- Records for processing
--*--

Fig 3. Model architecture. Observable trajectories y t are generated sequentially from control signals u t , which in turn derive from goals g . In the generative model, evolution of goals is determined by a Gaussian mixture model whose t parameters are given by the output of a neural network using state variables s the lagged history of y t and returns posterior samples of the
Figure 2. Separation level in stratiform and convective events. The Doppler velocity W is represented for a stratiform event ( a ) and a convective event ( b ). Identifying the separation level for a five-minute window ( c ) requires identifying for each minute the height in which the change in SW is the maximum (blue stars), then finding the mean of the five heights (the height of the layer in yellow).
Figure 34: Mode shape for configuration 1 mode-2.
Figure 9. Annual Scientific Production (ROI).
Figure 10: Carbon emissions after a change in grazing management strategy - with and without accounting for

--*--

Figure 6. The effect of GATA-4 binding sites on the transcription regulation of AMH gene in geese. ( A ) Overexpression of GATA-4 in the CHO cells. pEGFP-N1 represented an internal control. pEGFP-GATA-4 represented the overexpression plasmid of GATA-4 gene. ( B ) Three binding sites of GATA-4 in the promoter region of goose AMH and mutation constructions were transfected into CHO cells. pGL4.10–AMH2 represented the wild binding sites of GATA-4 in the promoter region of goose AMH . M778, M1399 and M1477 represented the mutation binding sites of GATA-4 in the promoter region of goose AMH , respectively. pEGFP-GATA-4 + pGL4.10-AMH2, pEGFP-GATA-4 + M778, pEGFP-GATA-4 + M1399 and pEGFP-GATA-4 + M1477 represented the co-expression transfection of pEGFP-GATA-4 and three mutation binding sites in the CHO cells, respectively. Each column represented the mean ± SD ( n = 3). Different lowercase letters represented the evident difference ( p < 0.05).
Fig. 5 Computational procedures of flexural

--*--

- The task
The answer is the lines above between the line holding "Figure 9. Annual Scientific Production (ROI)." and the line holding "Figure 10: Carbon", inclusive, each written out exactly, and no others.

- Result of the task
Figure 9. Annual Scientific Production (ROI).
Figure 10: Carbon emissions after a change in grazing management strategy - with and without accounting for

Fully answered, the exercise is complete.